Prompt Grounding (AKA Retrieval-Augmented Generation), is a technique that involves providing data sources as context to the model to help it generate more accurate or specific responses.
For example, instead of just asking the model:
In one sentence, what is a large language model?
A large language model (LLM) is an artificial intelligence tool that uses deep learning techniques to process and generate human language, mimicking the complexities of natural language usage.
You could provide the Wikipedia article on large language models as context:
Here is a wikipedia article on large language models: [content from https://en.wikipedia.org/wiki/Large_language_model]
Use that Wikipedia article as context to answer this question.
In one sentence, what is a language model?

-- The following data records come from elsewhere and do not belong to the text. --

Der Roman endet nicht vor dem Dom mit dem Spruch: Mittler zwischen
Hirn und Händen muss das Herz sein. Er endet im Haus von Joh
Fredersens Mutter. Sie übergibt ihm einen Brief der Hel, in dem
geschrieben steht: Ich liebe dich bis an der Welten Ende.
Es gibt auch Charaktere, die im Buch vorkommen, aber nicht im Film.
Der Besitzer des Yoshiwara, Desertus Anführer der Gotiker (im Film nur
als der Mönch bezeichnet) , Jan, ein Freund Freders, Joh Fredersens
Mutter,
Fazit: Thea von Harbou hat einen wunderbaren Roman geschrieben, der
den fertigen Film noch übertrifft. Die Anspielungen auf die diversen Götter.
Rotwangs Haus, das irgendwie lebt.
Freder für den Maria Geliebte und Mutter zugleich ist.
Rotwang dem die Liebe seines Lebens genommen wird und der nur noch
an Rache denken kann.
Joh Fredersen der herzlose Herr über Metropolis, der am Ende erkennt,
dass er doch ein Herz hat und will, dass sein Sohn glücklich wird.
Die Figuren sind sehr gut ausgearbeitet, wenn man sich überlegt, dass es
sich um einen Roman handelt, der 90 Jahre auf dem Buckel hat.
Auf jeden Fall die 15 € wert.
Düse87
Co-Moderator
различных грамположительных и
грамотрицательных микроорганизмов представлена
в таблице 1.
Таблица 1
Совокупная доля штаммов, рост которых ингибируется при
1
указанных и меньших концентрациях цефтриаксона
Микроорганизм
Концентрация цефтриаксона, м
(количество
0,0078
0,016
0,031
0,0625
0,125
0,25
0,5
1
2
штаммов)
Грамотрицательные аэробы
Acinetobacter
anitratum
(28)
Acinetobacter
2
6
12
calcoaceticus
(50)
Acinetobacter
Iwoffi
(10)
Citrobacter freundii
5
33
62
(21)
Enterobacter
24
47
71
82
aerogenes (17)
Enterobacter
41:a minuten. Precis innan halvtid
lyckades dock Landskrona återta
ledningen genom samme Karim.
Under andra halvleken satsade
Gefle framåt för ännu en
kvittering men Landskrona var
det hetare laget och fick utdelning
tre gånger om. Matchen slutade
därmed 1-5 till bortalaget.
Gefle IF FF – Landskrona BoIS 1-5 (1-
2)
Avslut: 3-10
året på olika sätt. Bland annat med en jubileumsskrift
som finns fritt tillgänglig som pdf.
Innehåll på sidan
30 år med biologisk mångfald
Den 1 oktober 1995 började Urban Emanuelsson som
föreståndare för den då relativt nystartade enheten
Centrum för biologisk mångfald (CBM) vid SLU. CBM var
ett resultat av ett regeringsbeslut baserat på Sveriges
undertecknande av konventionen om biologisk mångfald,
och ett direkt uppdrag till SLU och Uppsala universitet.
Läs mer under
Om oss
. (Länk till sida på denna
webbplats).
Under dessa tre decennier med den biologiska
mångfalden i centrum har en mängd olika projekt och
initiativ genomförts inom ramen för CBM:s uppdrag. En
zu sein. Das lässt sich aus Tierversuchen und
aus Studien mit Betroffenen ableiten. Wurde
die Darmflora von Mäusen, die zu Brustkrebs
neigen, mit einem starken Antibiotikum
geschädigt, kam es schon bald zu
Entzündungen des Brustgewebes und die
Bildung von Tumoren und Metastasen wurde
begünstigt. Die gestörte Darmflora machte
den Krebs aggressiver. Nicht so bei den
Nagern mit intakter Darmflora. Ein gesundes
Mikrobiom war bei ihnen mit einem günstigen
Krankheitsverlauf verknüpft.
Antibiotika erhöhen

A language model is an artificial neural network capable of general-purpose language generation and text-based natural language processing tasks – its abilities include classification, text generation, and understanding natural language – examples include OpenAI's GPT series and Google's PaLM.
This allows the model to ground its responses in the information provided in the context, leading to more informed and accurate outputs. Prompt grounding can be particularly useful when the task requires specific knowledge or expertise that is available in external sources.
For example, to understand an academic paper, you could provide the model with the paper as context:
User: [content from https://arxiv.org/pdf/1706.03762.pdf]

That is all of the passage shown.